Resume driver when failing to fetch pages #106392

dnhatn · 2024-03-17T06:40:27Z

I investigated a heap attack test failure and found that an ESQL request was stuck. This occurred in the following:

The ExchangeSource on the coordinator was blocked on reading because there were no available pages.
Meanwhile, the ExchangeSink on the data node had pages ready for fetching.
When an exchange request tried to fetch pages, it failed due to a CircuitBreakingException. Despite the failure, no cancellation was triggered because the status of the ExchangeSource on the coordinator remained unchanged.

To fix this issue, this PR introduces two changes:

Resumes the ExchangeSourceOperator and Driver on the coordinator, eventually allowing the coordinator to trigger cancellation of the request when failing to fetch pages.
Ensures that an exchange sink on the data nodes fails when a data node request is cancelled. This callback was inadvertently omitted when introducing the node-level reduction in Run empty reduction node level on data nodes #106204.

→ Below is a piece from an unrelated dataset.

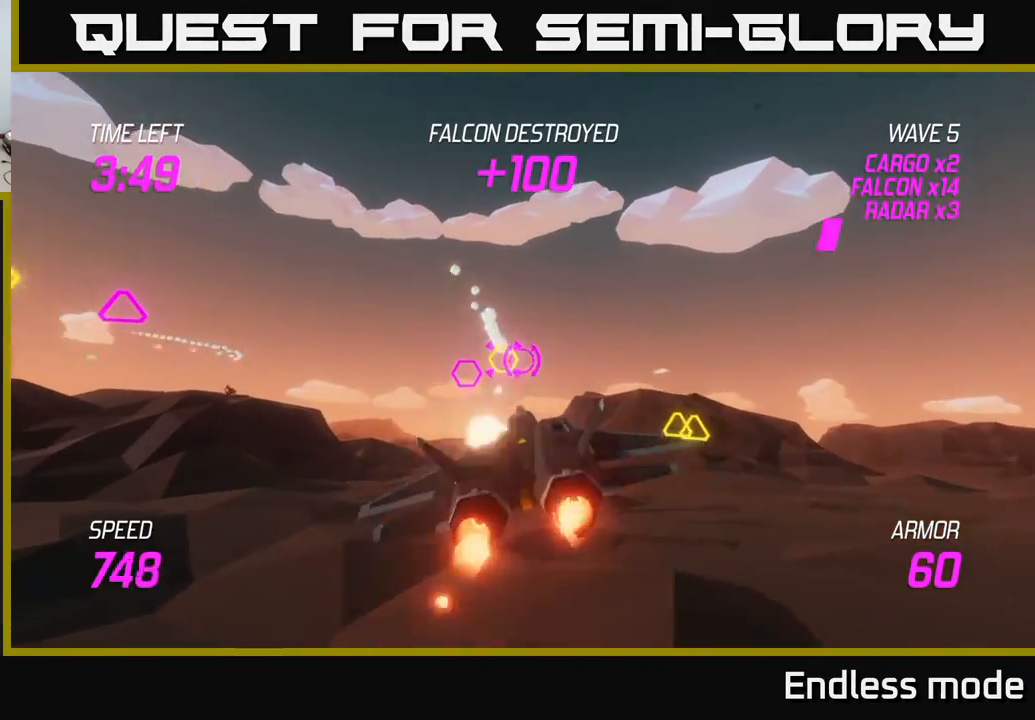
{"buttons": [], "left_stick": "right", "events": [[17, "L2", "up"], [67, "R2", "down"], [200, "L2", "down"], [200, "R2", "up"], [250, "L2", "up"], [250, "left_stick", "right"], [367, "L2", "down"], [450, "L2", "up"]]}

I plan to spend some time to harden the exchange and compute service.

Closes #106262

dnhatn · 2024-03-18T06:07:07Z

...compute/src/main/java/org/elasticsearch/compute/operator/exchange/ExchangeSourceHandler.java

@@ -203,6 +203,7 @@ void onSinkFailed(Exception originEx) {
                }
                return first;
            });
+            buffer.waitForReading().onResponse(null); // resume the Driver if it is being blocked on reading


We can notify about the failure, but I think it's simpler just to resume and let the driver handle the error, as if it hadn't been blocked before.

elasticsearchmachine · 2024-03-18T06:09:07Z

Hi @dnhatn, I've created a changelog YAML for you.

elasticsearchmachine · 2024-03-18T06:09:07Z

Pinging @elastic/es-analytical-engine (Team:Analytics)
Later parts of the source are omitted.